Walmart-CEO Furner setzt auf KI und Mitarbeiterschulung
Walmart-CEO John Furner integriert künstliche Intelligenz in die Einzelhandelsgeschäfte des Unternehmens, um Effizienz und Kundenerlebnis zu verbessern. Gleichzeitig investiert Walmart in die Weiterbildung der Mitarbeiter im Umgang mit neuer Technologie.

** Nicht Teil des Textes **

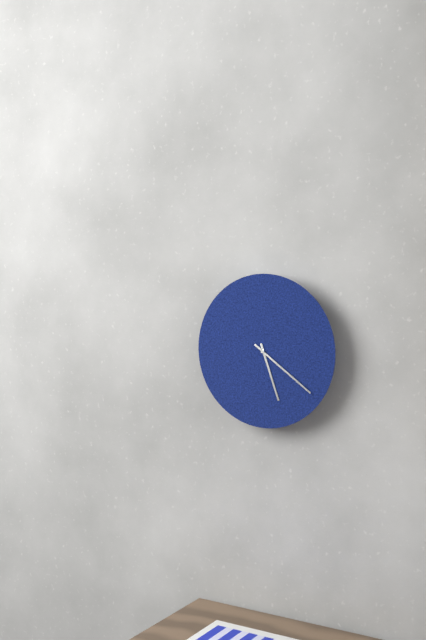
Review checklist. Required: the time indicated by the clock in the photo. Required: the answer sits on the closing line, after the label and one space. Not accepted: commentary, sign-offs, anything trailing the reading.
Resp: 5:21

Walmart-CEO John Furner leitet eine bedeutende technologische Umstellung im Einzelhandelskonzern ein und konzentriert sich auf die Integration künstlicher Intelligenz (KI) in seine über 5.200 US-Filialen. Diese Strategie zielt darauf ab, die betriebliche Effizienz und das Kundenerlebnis zu verbessern.
Das Unternehmen investiert in seine Belegschaft durch Schulungen im Umgang mit KI-Tools, einschließlich Zertifizierungen für ChatGPT und Gemini, sowie durch die Ausstattung von Mitarbeitern mit KI-gestützten Smartphones, die sie bei täglichen Aufgaben unterstützen. Die Automatisierung wird auch durch interne Entwicklungstools vorangetrieben, während Roboter Aufgaben wie die Bodenreinigung und die Paketbearbeitung übernehmen.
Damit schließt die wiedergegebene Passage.